Drops of sweat beaded on Ray's brow. Yes, how would it feel to ram his cock into that soft little belly? Christ, he groaned inwardly, how could he think of such things when he had a beautiful young wife upstairs at this very moment? He hadn't so much as looked at another girl since he married Sally.

Yet as he stood there in confusion, he was uncomfortably aware that his cock had in mere seconds responded to his lewd thoughts about the soda fountain waitress and it was now lying heavily against his stomach, fully erect. Turning hastily, he retreated to the prescription department. God, what would happen to his "good name" in this town if he started making passes at his clerks? As he sat there staring blankly at the forgotten list for the wholesale house, Miss Minnie suddenly entered the little cubicle, her face flushed with excitement.

"Mr. Denham!" she blurted, "he's going to sell the store, isn't he?"

"I -" obviously she knew something was up, so why evade her question? "That's what he's talking about, yes."

"I knew it! I knew the other day that something was wrong. Mr. Blodgett brought some men from Memphis in, they was going all over everything... asking questions."

"When was that?" Ray inquired.

"Well, you weren't here. Must have been the day you were in the city. See, he made sure to bring 'em when you wouldn't be around!"

"Look," Ray said, "I'm sure it's as much of a shock to you as it is to me, Miss Minnie. More, because you've worked here a lot longer than I have. But I don't think you have anything to worry about. Whoever the--the new owner is, he'll need employees, and there's no one who knows the store like you do."

"Mmmm... and what about you, Mr. Denham?"

He shrugged unhappily. "I don't know. We'll just have to see. If I can't get at least part ownership, then I don't want to work for someone else. I can do that anywhere, for a hell of a lot more money!

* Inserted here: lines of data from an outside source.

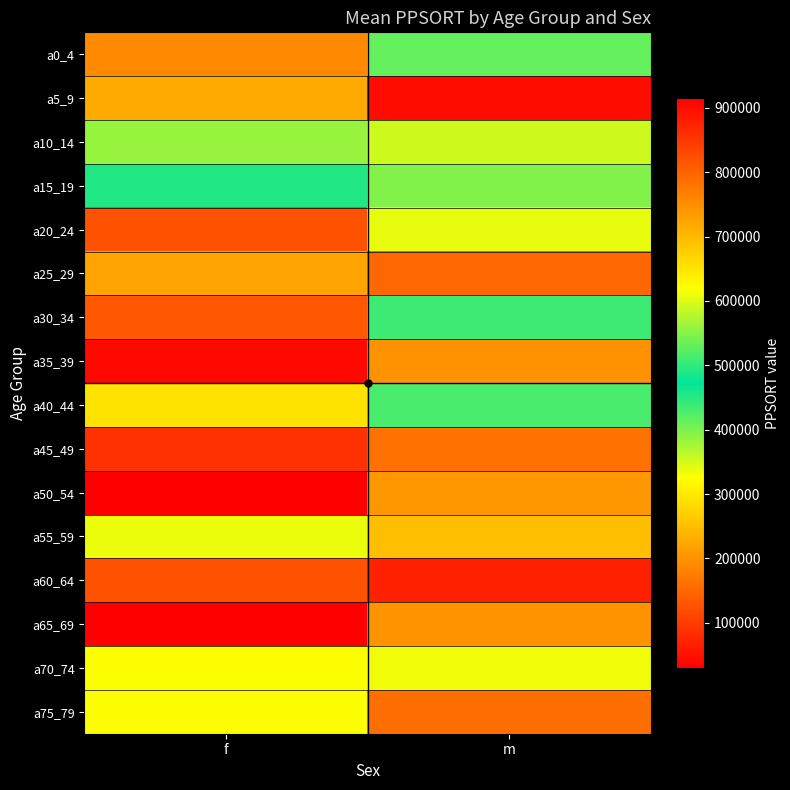

At which category is the sum across all series the highest?

f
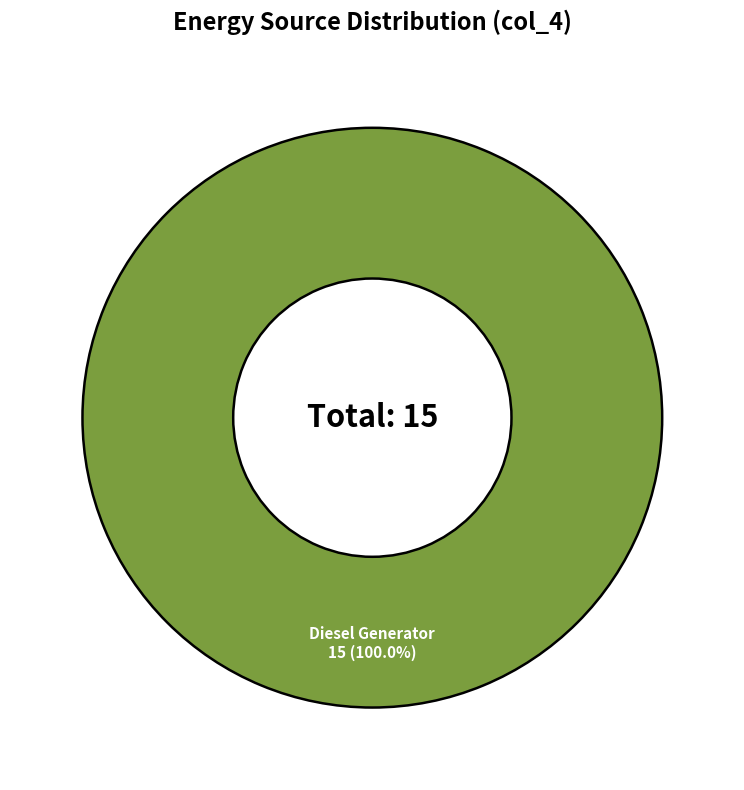

How many slices are in this pie chart?

1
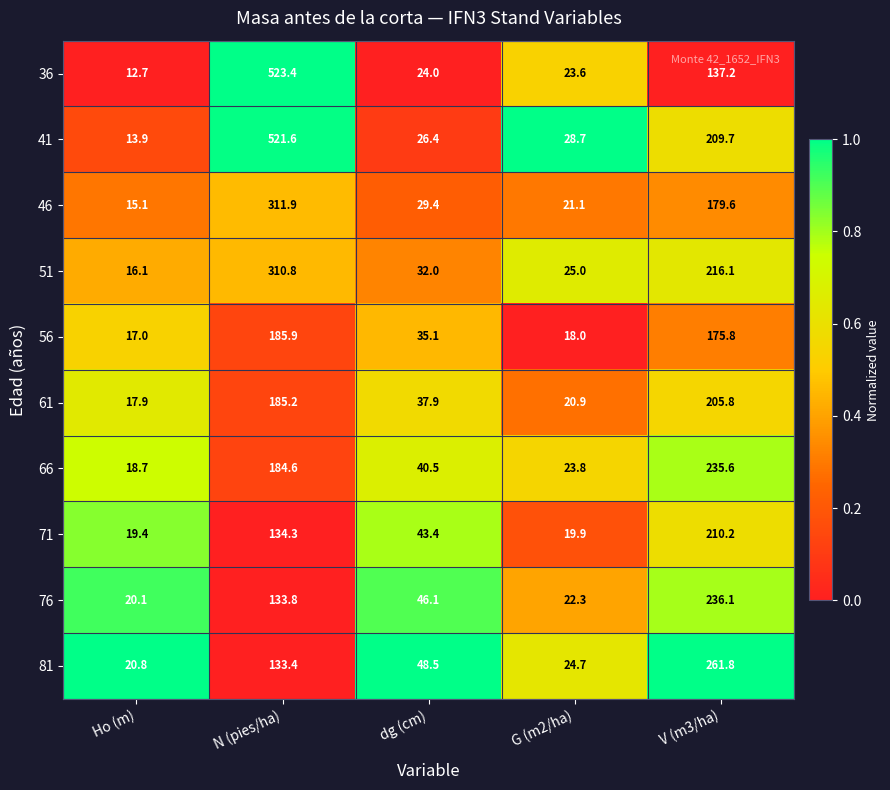

What is the sum of the 56 values at dg (cm) and Ho (m)?

52.1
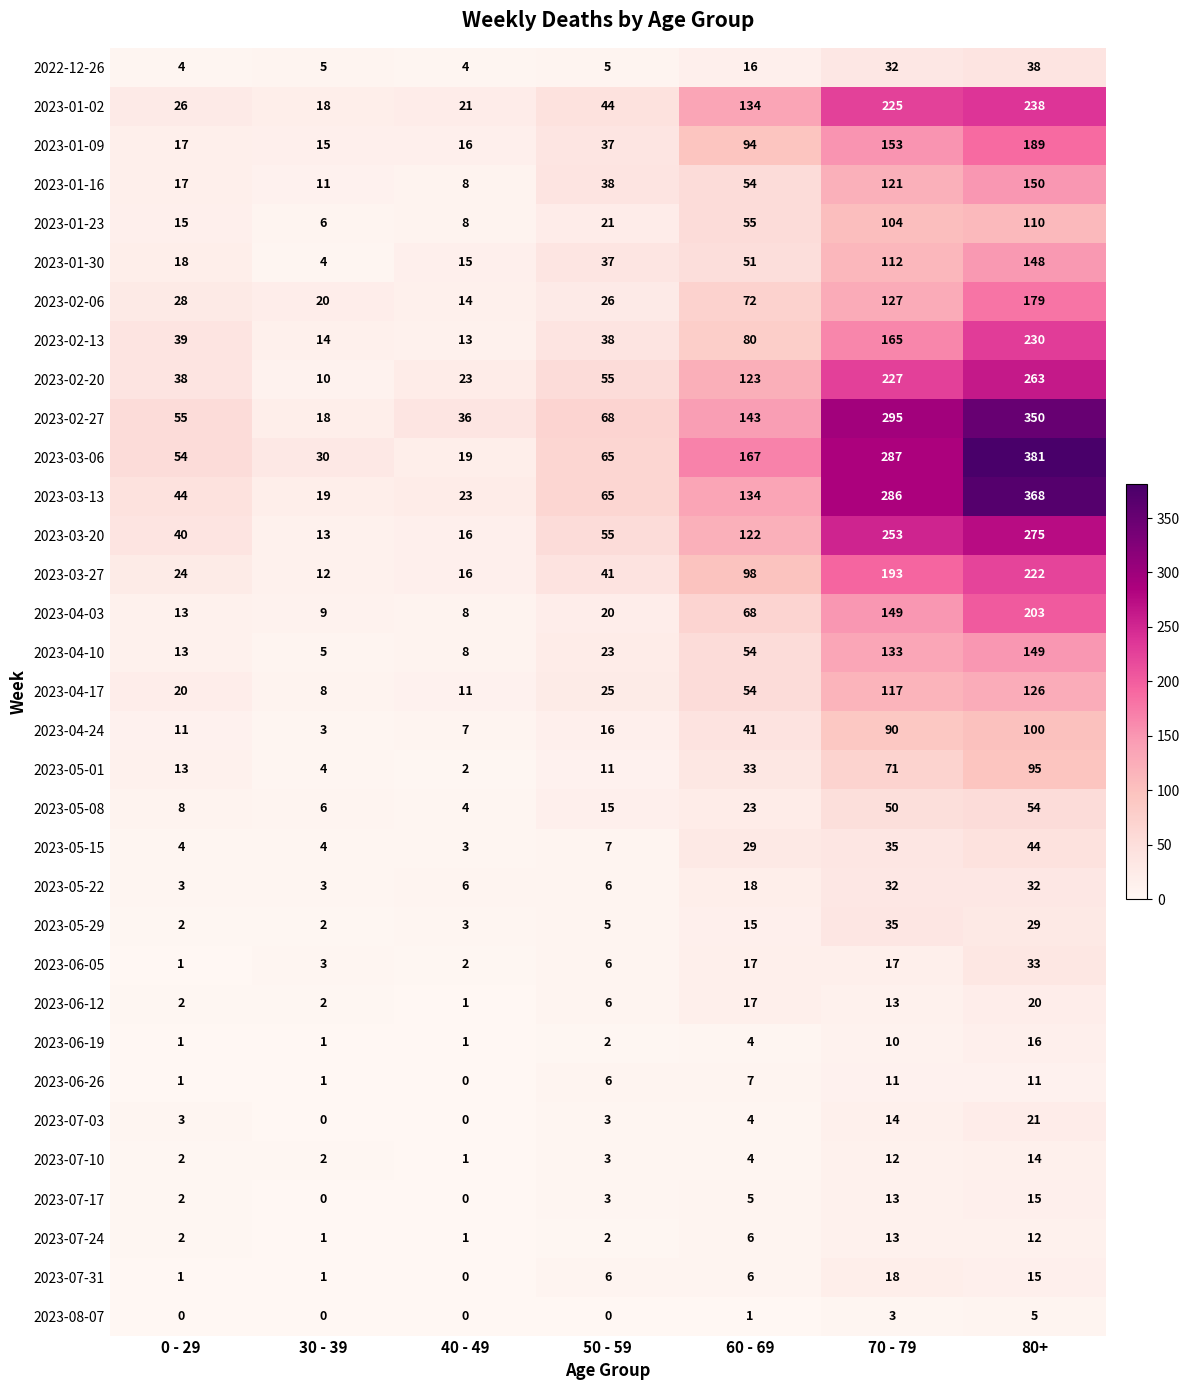

What is the average value of the 2023-04-24 series?

38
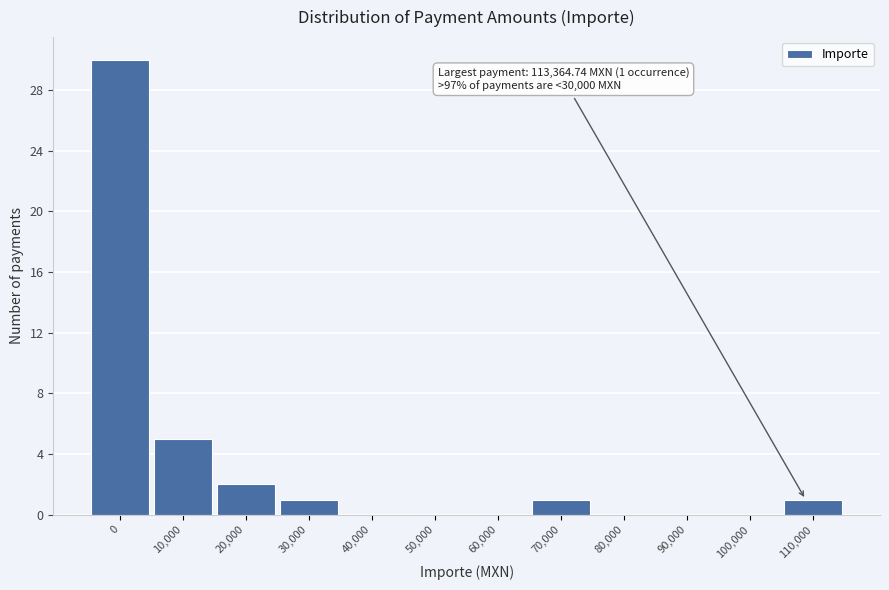

Reading left to right, what are all the values shown in this chart?

0=30	10,000=5	20,000=2	30,000=1	40,000=0	50,000=0	60,000=0	70,000=1	80,000=0	90,000=0	100,000=0	110,000=1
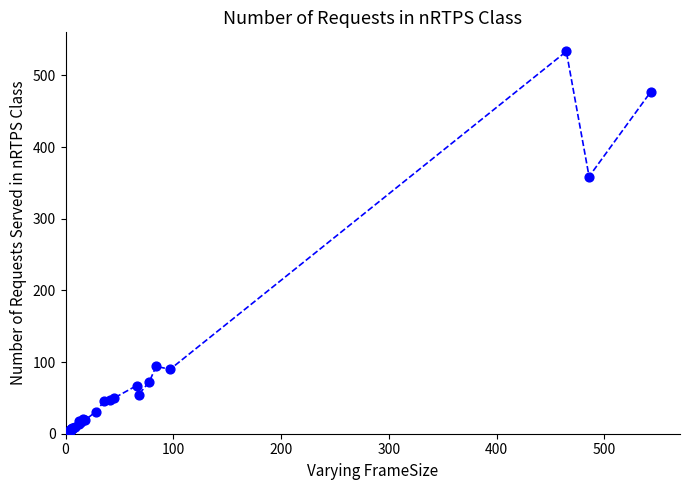

What Y value in the scatter plot is closest to 266?

358.8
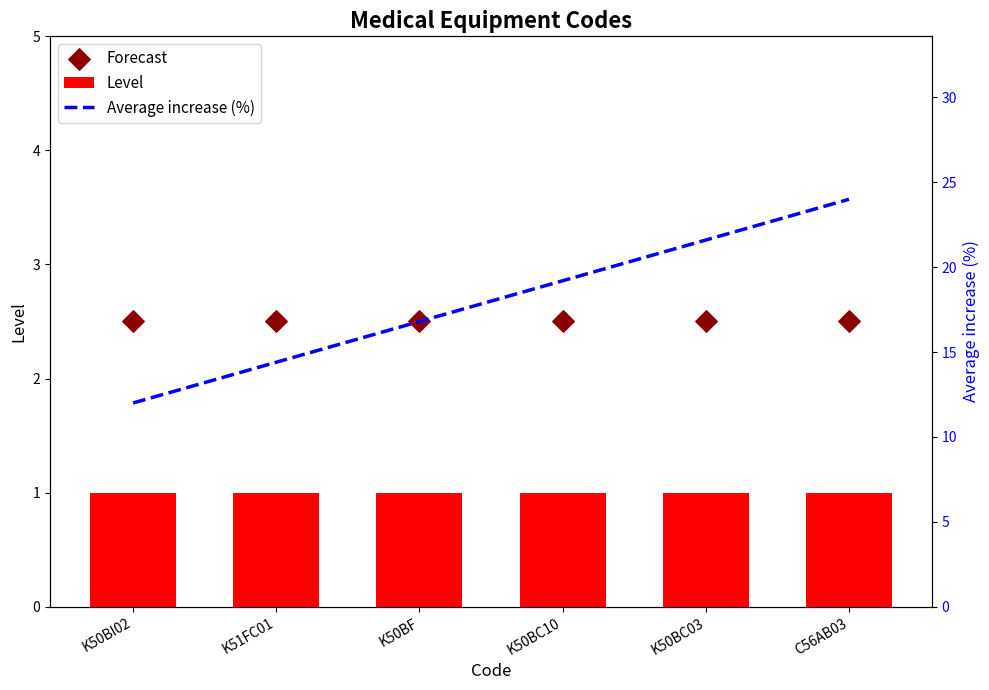

At which category is the sum across all series the highest?

C56AB03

When Ray came upstairs that night, a half hour after closing time, Sally sensed immediately that something was wrong. It was in the defeated slump of his shoulders and the bleak gloominess of his face. But she said nothing, waiting for him to tell her about it. She had fixed him a good dinner for the hot weather... cold sliced ham, snap beans, macaroni salad and cornbread. Sally was proud that she was learning to cook in the southern way.